書籍紹介 「がん保険のカラクリ」 岩瀬大輔 著
がん保険のカラクリ
岩瀬大輔 著 ISBN978-4-16-660893-5
保険を選ぶ際にもっとも大切なのは「いくら払って、その代わりに何を保障してもらえるか」という算式である。高い確率で起こる事象を保障してもらうためには、その分保険料は高くつく。保険料を低く抑えようと思えば、その分保障範囲を限定しなければならない。その点において「お得な保険」なんてものは存在しないのである。

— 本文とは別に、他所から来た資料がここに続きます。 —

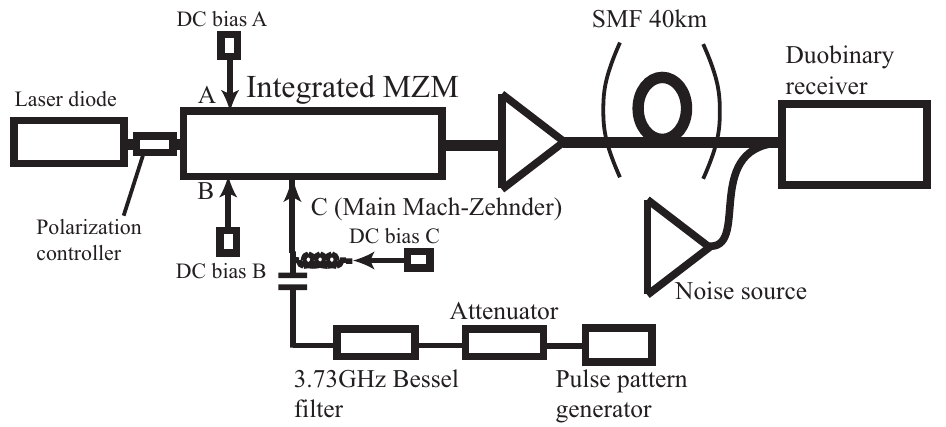
Figure 11. Experimental setup for duobinary transmission [12].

がんを始めとする病気に備える手段としては、保険はほんの一部であることを認識して、実際にがんに罹る確率や、そのときの費用、どのようなリスクにいくら保険料を払って、どんな保障を受けたいのか、冷静に検討した上で保険加入を考えるべきなのである。ここで注意すべきは、年齢が高くなるにつれて保険の機能は弱まっていくことである。とすれば、がんに対して保険で備えるという考えは、発生確率が比較的低い30代・40代のうちには成り立つが、60代・70代になると機能が弱くなっていく(これは一般的な民間の生命保険についても同様)。保険会社側としては若いうちから保険料をもらって積み立てていくか、高齢者の間で保険料高くするか保障を小さくするかで、まかなわざるを得ない。一方、それが公的健康保険において機能するのは、保険料で足りない分については税金を投入することや、保険料を給与比例で設定することで高所得者から低所得者へ、ないしは現役世代から高齢者への所得移転を行っているからである。
ひとつ確実なのは我々は皆、老いるし、老いたら体が弱くなり病気をし、高い確率でがんに罹るというjことである。だとすれば、がんという病気に関する正しい知識を身につけ、健康な生活を心がけ、定期健診を受診し、ある程度の貯蓄をしておくことこそ、がんに対する最高の「保険」なのである。
本書はネット生保の副社長が、がん保険にまつわる「迷信」を一刀両断し、正確な知識があれば、いたずらに不安にかられることなく賢い選択ができると説いています。さらに民間医療保険と公的医療保険の課題も指摘し、これからの時代に合った備えを教えています。